━━━━━ Page excerpt ━━━━━

Running tests and benchmarks
----------------------------

Make sure `tox`_ is installed and run

::

    $ tox

from the source checkout. Tests should pass under python 2.6, 2.7,
3.2, 3.3 and 3.4.

In order to run benchmarks, type

::

    $ tox -c bench.ini


.. _cython: http://cython.org
.. _tox: http://tox.testrun.org

Authors & Contributors
----------------------

* Mikhail Korobov <kmike84@gmail.com>
* `Matt Hickford <https://github.com/matt-hickford>`_
* Sergei Lebedev <superbobry@gmail.com>

This module is based on `marisa-trie`_ C++ library by
Susumu Yata & contributors.

License
=======

Wrapper code is licensed under MIT License.
Bundled `marisa-trie`_ C++ library is dual-licensed under
LGPL and BSD 2-clause license.



CHANGES
=======

0.7.2 (2015-04-21)
------------------

* packaging issue is fixed.

0.7.1 (2015-04-21)
------------------

* setup.py is switched to setuptools;
* a tiny speedup;
* wrapper is rebuilt with Cython 0.22.

0.7 (2014-12-15)
----------------

* ``trie1 == trie2`` and ``trie1 != trie2`` now work (thanks Sergei Lebedev);
* ``for key in trie:`` is fixed (thanks Sergei Lebedev);
* wrapper is rebuilt with Cython 0.21.1 (thanks Sergei Lebedev);
* https://bitbucket.org/kmike/marisa-trie repo is no longer supported.

0.6 (2014-02-22)
----------------

* New ``Trie`` methods: ``__getitem__``, ``get``, ``items``, ``iteritems``.
  ``trie[u'key']`` is now the same as ``trie.key_id(u'key')``.
* small optimization for ``BytesTrie.get``.
* wrapper is rebuilt with Cython 0.20.1.

0.5.3 (2014-02-08)
------------------

* small ``Trie.restore_key`` optimization (it should work 5-15% faster)

0.5.2 (2014-02-08)
------------------

* fix ``Trie.restore_key`` method - it was reading past declared string length;
* rebuild wrapper with Cython 0.20.

0.5.1 (2013-10-03)
------------------

* ``has_keys_with_prefix(prefix)`` method (thanks
  `Matt Hickford <https://github.com/matt-hickford>`_)

0.5 (2013-05-07)
----------------

* ``BytesTrie.iterkeys``, ``BytesTrie.iteritems``,
  ``RecordTrie.iterkeys`` and ``RecordTrie.iteritems`` methods;
* wrapper is rebuilt with Cython 0.19;
* ``value_separator`` parameter for ``BytesTrie`` and ``RecordTrie``.

0.4 (2013-02-28)
----------------

* improved trie building: ``weights`` optional parameter;
* improved trie building: unnecessary input sorting is removed;
* wrapper is rebuilt with Cython 0.18;
* bundled marisa-trie C++ library is updated to svn r133.

0.3.8 (2013-01-03)
------------------

* Rebuild wrapper with Cython pre-0.18;
* update benchmarks.

0.3.7 (2012-09-21)

━━━━━

* _Short exercise 1_:
What license covers the wrapper code, according to the marisa-trie readme?

━━━━━ Data supplied ━━━━━

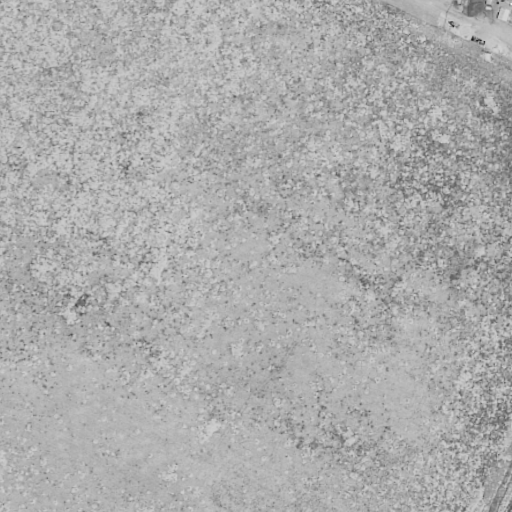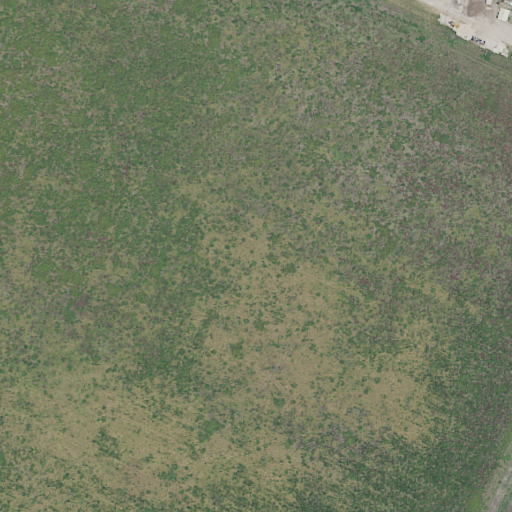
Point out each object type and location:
road: (104, 376)
road: (323, 384)
road: (94, 466)
road: (374, 475)
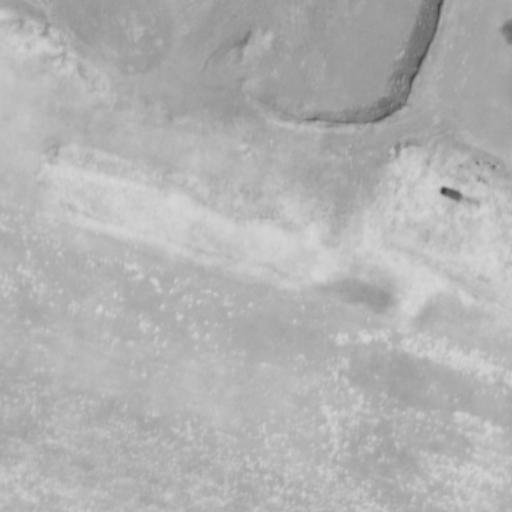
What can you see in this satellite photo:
quarry: (291, 131)
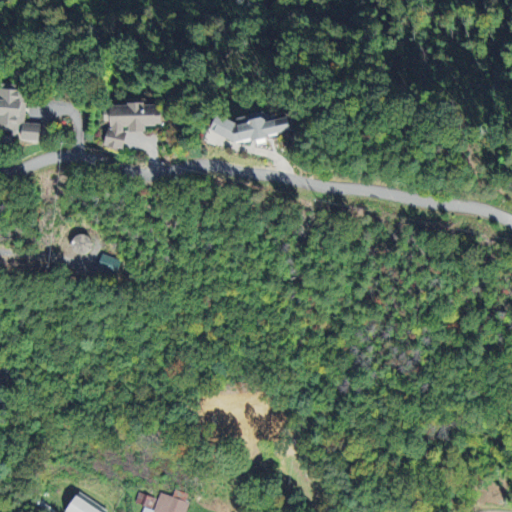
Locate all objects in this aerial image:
building: (109, 122)
building: (229, 129)
building: (8, 130)
road: (254, 172)
building: (107, 263)
building: (4, 393)
building: (170, 502)
building: (85, 506)
road: (500, 512)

━━━━━

* _Short exercise 2_:
Render the listing, from its start through the line containing "quarry: (291, 131)", as a two-column CSV with the columns request and objects. Use one row per request, quote each field, replace line breaks with spaces, and leave out the pictures.

* _Written reply 1_:
The MIT License.

* _Written reply 2_:
request,objects
"Point out each object type and location:","road: (104, 376) road: (323, 384) road: (94, 466) road: (374, 475)"
"What can you see in this satellite photo:","quarry: (291, 131)"